Eureka Correspondence

Being wary of celebrities, taking responsibility and one reader's best regards.

Celebrities

I do not want to sound like a Christmas grump, nor someone swinging an axe to chop down a tall poppy but I am often amazed by how a magical wizardry or superior value is ascribed to people who either are sportsmen or sports celebrities (apologies for the random metaphors).

Your side reference to Andrew Demetriou (Kohler’s Week, December 13) being to me another example of this nudge, nudge, hint, hint he was a high profile on TV everyday person involved with SPORT so therefore he must be clever, logic.

Every time I see a former politician or celebrity sports figure involved with a venture, alarm bells ring.

Perhaps unfairly but so far my instincts have been right.

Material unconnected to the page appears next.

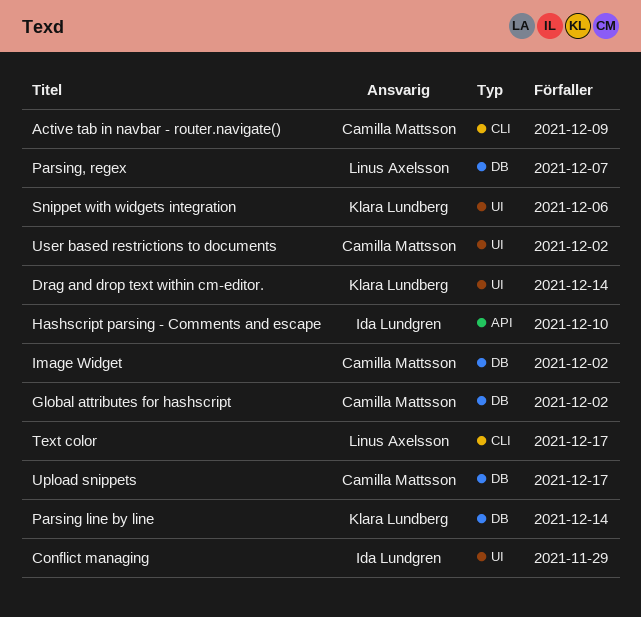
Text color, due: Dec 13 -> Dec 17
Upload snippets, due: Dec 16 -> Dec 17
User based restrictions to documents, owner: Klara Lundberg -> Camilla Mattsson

I also subscribe to the Switzer newsletter and recently he dropped Demetriou’s name into a newsletter along with that of Shane Warne in an exotic Middle East location, as if mentioning their names gave validity to economic thought and investment practice. Maybe in this topsy turvy investment world this is all that is needed…

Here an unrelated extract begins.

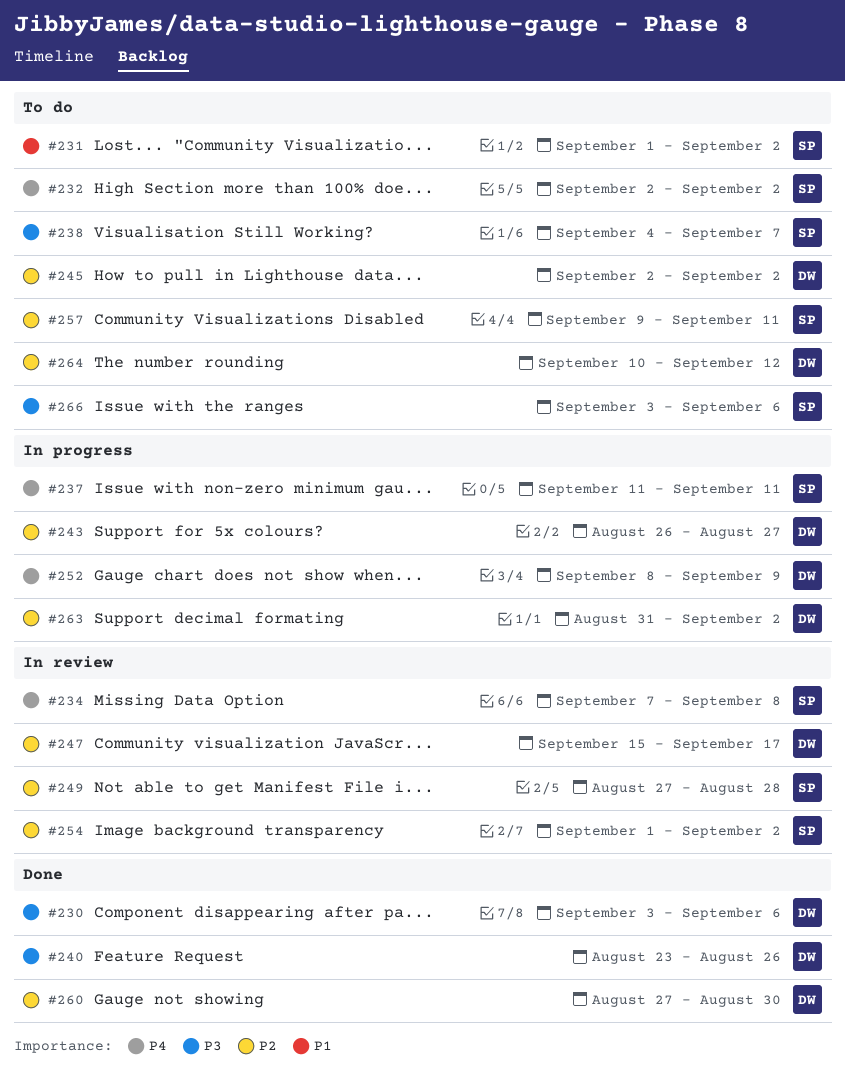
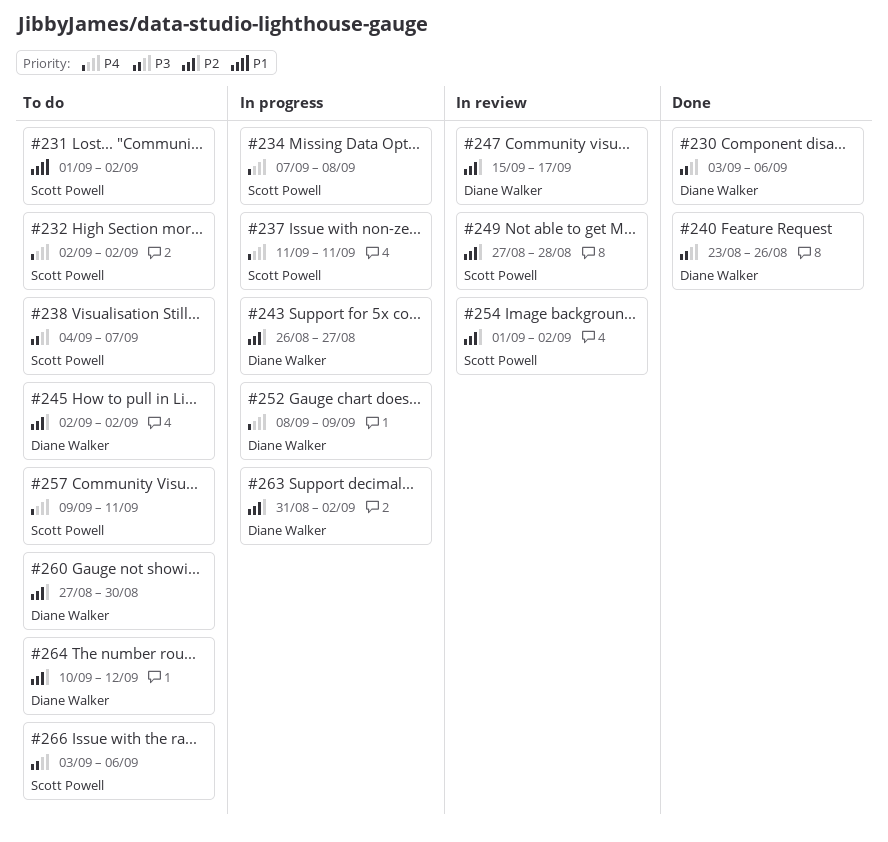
#234, status: In review -> In progress
#257, priority: P2 -> P4
#260, status: Done -> To do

Although when you read back through investment and economic history nothing really changes – the same basic principles apply to organising investments as have always applied – not relying solely on big names being one sound practice to follow.

Keep up the good work.

Tony Georgeson

Taking responsibility

Thanks for the article (Kohler’s week, December 13). 100% agree with 89% of what you wrote. One aspect I think not explored is “relative dependence” over time. We are all in denial and want to rest there taking no responsibility.

President Kennedy said, "Think not what your country can do for you but what you can do for your country.”

Why has no Australian prime minister ever said such words to build nationalism, self-responsibility, innovation, independence, celebration of success (off the sporting field), and obliterate the tall poppy syndrome?

The “entitlement culture” is thriving. The “responsibility culture” is withering on the vine.

Pass the wine as I do not smoke anything and I will hope and pray this Christmas and New Year.

Robert Bell

Regards to Alan

Please pass on my regards to Alan Kohler. He is the superstar of financial reporting in Australia and my firm wish is that he becomes my personal friend. I’ll buy the wine and take him sailing on my little sailboat. He’ll need to wear old clothes because he might get wet.